##### DATASET EXTRACT #####
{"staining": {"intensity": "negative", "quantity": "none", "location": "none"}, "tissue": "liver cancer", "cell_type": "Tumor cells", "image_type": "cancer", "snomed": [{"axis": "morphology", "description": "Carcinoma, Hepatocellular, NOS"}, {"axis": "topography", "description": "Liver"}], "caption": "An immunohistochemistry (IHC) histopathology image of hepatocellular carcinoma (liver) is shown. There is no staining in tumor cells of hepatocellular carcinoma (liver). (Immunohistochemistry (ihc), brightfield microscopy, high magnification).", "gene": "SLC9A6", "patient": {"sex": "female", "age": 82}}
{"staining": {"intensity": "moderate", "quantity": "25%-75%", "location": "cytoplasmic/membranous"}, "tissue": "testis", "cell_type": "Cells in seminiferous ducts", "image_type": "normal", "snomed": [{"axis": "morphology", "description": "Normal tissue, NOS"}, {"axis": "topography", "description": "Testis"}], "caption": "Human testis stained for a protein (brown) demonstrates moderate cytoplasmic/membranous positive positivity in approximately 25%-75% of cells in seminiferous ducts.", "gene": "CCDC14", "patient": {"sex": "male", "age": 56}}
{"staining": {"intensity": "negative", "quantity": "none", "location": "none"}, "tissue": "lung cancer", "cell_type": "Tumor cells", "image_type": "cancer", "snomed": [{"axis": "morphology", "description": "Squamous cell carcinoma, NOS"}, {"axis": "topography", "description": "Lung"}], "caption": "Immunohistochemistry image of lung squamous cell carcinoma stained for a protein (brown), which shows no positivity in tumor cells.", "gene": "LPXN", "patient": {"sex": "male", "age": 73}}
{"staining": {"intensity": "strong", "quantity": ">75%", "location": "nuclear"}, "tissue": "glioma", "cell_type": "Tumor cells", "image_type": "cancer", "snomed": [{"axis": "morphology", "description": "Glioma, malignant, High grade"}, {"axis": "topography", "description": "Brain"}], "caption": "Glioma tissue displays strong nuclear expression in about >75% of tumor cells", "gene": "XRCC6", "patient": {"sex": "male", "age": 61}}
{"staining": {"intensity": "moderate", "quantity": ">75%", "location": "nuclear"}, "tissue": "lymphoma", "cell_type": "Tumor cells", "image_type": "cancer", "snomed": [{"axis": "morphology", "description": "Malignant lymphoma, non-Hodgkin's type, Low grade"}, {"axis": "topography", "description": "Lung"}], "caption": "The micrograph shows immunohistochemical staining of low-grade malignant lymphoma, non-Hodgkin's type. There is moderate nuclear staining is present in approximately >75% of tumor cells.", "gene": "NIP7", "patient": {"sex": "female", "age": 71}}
#####
Across the entries above, tally every line that includes the string "nuclear", then state only the count.

== RESULT ==
2